Dans les années 1960, le Britannique découvre la Californie : soleil immuable, une liberté sexuelle que n’offre pas la prude Albion. Il s’installe dans la cité des Anges. Là, il peint un hédonisme factice ; portraiture des couples qui ne se parlent pas ; décrit, avec volupté, des éphèbes nus, bronzés, nageant dans le scintillement de piscines turquoise. Voilà A Bigger Splash, sa scène célébrissime : une villa silencieuse, un ciel immobile, deux palmiers, un plongeoir, un éclaboussement. Ce « plouf ! » résonne encore. La toile a été choisie pour figurer en couverture du catalogue. Elle inspire des sacs de plage pour produits dérivés… Or, depuis cette période de gloire, David Hockney ne cesse de se renouveler, de changer de style, d’intervenir dans des domaines divers. Il conçoit des costumes, des décors pour le théâtre, pour l’opéra, il dessine des motifs textiles destinés à son amie, Celia Birtwell, styliste, qui souvent posa pour lui.

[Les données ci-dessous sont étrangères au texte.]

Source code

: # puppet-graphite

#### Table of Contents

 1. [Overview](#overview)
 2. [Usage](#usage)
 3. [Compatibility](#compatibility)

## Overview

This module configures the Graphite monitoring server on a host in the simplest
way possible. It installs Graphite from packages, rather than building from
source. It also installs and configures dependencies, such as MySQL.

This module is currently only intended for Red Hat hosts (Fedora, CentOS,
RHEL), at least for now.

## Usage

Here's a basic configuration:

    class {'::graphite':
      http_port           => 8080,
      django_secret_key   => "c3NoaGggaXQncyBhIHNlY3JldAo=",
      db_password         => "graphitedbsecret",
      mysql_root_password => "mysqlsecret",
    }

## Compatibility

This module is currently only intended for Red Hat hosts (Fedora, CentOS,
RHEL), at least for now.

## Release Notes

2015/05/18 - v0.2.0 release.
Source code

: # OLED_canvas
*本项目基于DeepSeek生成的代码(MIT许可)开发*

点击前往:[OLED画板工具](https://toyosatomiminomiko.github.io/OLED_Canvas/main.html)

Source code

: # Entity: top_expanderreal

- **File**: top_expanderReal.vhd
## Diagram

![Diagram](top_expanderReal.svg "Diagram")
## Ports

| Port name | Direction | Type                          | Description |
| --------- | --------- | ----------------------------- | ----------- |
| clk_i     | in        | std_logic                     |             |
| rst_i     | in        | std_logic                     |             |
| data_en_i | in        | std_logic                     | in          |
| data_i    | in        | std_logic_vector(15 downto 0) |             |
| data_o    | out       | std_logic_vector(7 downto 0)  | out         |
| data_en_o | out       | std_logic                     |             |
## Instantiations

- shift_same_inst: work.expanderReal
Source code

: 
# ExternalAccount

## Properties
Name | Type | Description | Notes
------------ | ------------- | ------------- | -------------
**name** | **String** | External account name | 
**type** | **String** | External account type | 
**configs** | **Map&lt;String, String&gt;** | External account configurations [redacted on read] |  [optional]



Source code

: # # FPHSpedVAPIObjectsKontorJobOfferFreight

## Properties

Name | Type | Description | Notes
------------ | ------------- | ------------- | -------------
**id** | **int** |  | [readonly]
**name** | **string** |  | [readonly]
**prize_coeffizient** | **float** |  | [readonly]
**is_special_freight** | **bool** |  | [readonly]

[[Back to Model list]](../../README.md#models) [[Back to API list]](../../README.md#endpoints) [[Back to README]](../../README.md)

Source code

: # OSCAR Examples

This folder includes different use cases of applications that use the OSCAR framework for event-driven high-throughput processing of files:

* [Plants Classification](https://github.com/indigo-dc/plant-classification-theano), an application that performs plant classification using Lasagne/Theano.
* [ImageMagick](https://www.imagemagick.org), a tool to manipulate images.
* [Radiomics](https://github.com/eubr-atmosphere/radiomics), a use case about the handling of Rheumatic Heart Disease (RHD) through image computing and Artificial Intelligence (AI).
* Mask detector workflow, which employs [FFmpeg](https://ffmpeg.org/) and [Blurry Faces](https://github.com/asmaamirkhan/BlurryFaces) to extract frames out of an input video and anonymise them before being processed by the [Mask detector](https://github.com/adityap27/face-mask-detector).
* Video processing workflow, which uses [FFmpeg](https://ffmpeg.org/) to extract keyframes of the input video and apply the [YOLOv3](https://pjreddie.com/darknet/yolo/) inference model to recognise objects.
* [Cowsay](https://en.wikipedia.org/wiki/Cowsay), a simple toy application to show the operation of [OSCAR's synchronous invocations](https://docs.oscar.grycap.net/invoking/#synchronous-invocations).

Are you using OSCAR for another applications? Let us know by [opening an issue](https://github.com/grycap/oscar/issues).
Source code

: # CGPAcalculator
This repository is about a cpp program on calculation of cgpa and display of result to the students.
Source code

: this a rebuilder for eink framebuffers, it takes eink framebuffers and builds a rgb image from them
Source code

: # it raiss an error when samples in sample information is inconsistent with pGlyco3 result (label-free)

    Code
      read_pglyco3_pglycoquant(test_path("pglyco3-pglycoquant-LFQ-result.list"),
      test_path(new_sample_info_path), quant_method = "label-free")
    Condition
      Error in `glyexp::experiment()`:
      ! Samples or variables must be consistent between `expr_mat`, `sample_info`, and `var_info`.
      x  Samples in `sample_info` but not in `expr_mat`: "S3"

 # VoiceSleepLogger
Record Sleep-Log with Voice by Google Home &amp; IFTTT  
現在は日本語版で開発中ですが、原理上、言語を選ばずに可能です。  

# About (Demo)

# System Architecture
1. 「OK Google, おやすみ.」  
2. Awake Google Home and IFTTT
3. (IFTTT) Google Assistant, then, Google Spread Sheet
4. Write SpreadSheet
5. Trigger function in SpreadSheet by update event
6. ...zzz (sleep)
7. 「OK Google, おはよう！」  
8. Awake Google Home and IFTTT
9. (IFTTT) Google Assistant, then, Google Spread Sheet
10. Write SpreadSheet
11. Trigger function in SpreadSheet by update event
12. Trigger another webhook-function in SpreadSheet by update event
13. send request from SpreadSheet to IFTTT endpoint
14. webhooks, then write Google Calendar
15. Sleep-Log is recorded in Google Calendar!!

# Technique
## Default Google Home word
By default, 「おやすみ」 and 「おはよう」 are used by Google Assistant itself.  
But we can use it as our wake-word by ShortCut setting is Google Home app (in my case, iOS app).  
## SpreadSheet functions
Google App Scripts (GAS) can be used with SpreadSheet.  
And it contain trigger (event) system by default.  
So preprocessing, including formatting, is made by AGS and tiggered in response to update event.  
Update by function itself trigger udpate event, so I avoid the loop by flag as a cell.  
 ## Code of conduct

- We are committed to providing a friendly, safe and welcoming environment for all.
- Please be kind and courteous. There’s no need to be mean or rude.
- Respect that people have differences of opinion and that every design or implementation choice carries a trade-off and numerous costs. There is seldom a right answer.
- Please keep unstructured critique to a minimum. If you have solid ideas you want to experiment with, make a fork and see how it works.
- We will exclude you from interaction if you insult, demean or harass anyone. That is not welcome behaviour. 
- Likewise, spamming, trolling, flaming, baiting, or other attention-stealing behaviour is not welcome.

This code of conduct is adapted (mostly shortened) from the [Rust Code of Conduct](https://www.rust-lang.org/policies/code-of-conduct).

Par ailleurs, Hockney se passionne pour toute nouvelle technologie. Il cherche des solutions graphiques, chromatiques, à travers le fac-similé, l’imprimante laser. Il exploite le Polaroïd, inventant de spectaculaires figures par la juxtaposition de clichés. L’iPhone, puis l’iPad, à peine commercialisé, le jeune septuagénaire se procure l’engin et, chaque matin au réveil, sur son écran tactile, esquisse la route vue de sa fenêtre, un bouquet de fleurs, ses chaussons… Il s’attelle également à la vidéo. Revenu provisoirement dans son Yorkshire natal, et renouant, fébrile, avec la neige, la pluie, la verdure de la campagne anglaise, il s’équipe de 18 caméras fixées sur une voiture et compose de géantes installations numériques sur les quatre saisons. Hockney rêve d’élargir l’espace pictural. Son chevalet planté en plein air, il brosse jusqu’à 50 tableaux sur le même motif, lesquels, joints bout à bout, forment des paysages monumentaux. L’artiste voit grand, voit haut. Son prochain projet ? Des vitraux que lui a commandés Sa Majesté la reine d’Angleterre pour sa chapelle personnelle de Westminster. Happy birthday, David ! « David Hockney, rétrospective », Centre Pompidou, Paris IVe, jusqu’au 23 octobre.